EPA Administrator Gina McCarthy is in the Midwest this week, to visit with farmers, ranchers and agribusinesses about the proposed changes to the Clean Water Act
For farmers, EPA’s proposed changes to the Clean Water Act and the definitions of Waters of the U.S. (WOTUS) are a double-edge sword. On one hand, the proposed rule should clarify issues of when permits are needed. Yet, it’s also seen as an overreach of EPA’s authority.
EPA Administrator Gina McCarthy has heard plenty from both sides. That’s why she’s in the Midwest this week, to visit with farmers, ranchers and agribusinesses on the issue. On July 9, she visited Bill Heffernan’s corn and soybean farm in Rocheport, Mo.
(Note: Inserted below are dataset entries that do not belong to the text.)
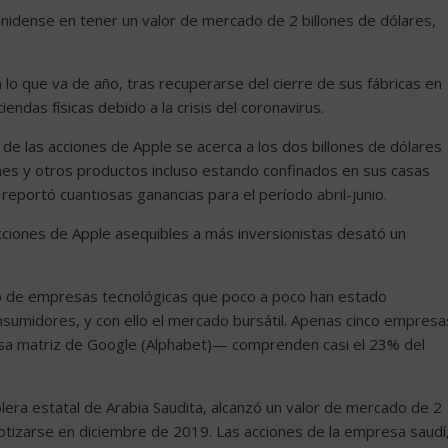
nidense en tener un valor de mercado de 2 billones de dólares,
o que va de año, tras recuperarse del cierre de sus fábricas en
endas físicas debido a la crisis del coronavirus.
r de las acciones de Apple se acerca a los dos billones de dólares
ones y otros productos incluso estando confinados en sus casas
eportó cuantiosas ganancias para el período abril-junio.
acciones de Apple asequibles a más inversionistas desató un
o de empresas tecnológicas que poco a poco han estado
nsumidores, y con ello el mercado bursátil. Apenas cinco empresa
sa matriz de Google (Alphabet)— comprenden casi el 23% del
lera estatal de Arabia Saudita, alcanzó un valor de mercado de 2
tizarse en diciembre de 2019. Las acciones de la empresa saudí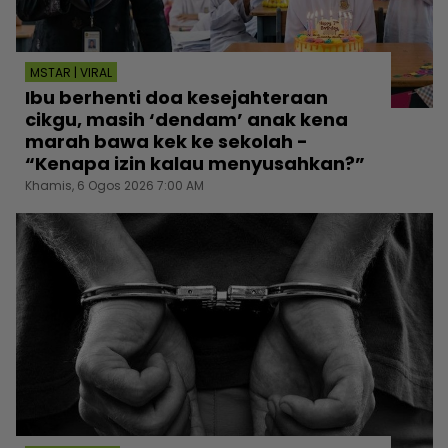
MSTAR | VIRAL
Ibu berhenti doa kesejahteraan
cikgu, masih ‘dendam’ anak kena
marah bawa kek ke sekolah -
“Kenapa izin kalau menyusahkan?”
Khamis, 6 Ogos 2026 7:00 AM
Heffernan farms a chunk of hilly central Missouri land that is dotted with ponds, and his fields have been shaped with terraces to help drain his fields. He uses no-till farming methods, cover crops and other conservation practices and also raises hogs and cattle. "This is a historic farm and we are trying to keep the legacy of it growing today," he says.
EPA Hopes to Debunk Myths
McCarthy says incorrect and ludicrous information has been surrounding this proposed rule. "The things that bother me the most are the ones that talk about us canceling 4th of July fireworks because of this rule and having to get a permit if your cows wander across a wetland area," she says. "This rule is serious business. I know this rule is important for the farming and ranching community."
Listen to McCarthy discuss the proposed rule with AgriTalk’s Mike Adams:
The rule, if passed, will redefine "waters of the United States" to include intermittent and ephemeral streams, along with other non-navigable water bodies. Currently, the Clean Water Act authorizes the federal government to regulate only "navigable" waters.
The ag community has expressed much concern on how the proposed rule will affect ditches. McCarthy says the rule doesn’t cover standing water, and the vast majority of ditches are not jurisdictional, as they are just directing runoff.
But, she says, there are some ditches that look, feel and act like streams, because many of them actually were streams. "Those may be important for water quality protection purposes," she says. "They were important under the current rule and they will be important under this one."
If farmers have these specific types of ditches, McCarthy says, they need to be careful that it stays healthy. "It doesn’t mean you need to change anything you are doing," she says. "We’re not making you get a permit. We are making sure you realize that unique ditch is a vital part of a drinking water supply and needs to be protected."
What this proposed rule doesn’t do is just as important as what it does, McCarthy says. She says the proposed rule:
- Does not change the definition of "navigable water."
- Retains all of the farming exemptions and exclusions from the Clean Water Act permitting requirements that are currently in the rule.
- Does not expanded the jurisdiction of the Clean Water Act.
On Heffernan’s farm, the water standing in the terrace channel and the ponds without tributaries going in our out are not jurisdictional, McCarthy says. There was one pond that McCarthy says is jurisdictional, but it doesn’t mean Heffernan will need a permit. "He wasn’t doing anything to damage that pond," she says.
Many in the ag community are worried about how the proposed rule will broaden jurisdiction in a way that may negatively affect agricultural practices. "By expanding jurisdiction to intermittent streams and similar bodies of water that are not considered navigable, some are concerned that application of manure on lands near these water bodies could be considered a discharge and require a Clean Water Act permit," says Amy Millmier Schmidt, University of Nebraska-Lincoln, Livestock Bioenvironmental Engineer.
American Farm Bureau recently launched a campaign called "Ditch the Rule." The goal is to prevent EPA from implementing what the group fears is too much overreach with proposed changes to the Clean Water Act.
McCarthy’s response: "We’re not trying to regulate more. We are trying to do our own business, which is to protect public health clearly.
"EPA and the agricultural community do not have the most trusting relationship," she says. "We can’t allow this rule to tear us apart as opposed of bringing us together. We really need everyone’s input."
The proposed rule was published in the Federal Register on April 21, 2014. The public comment period will close on October 20, 2014.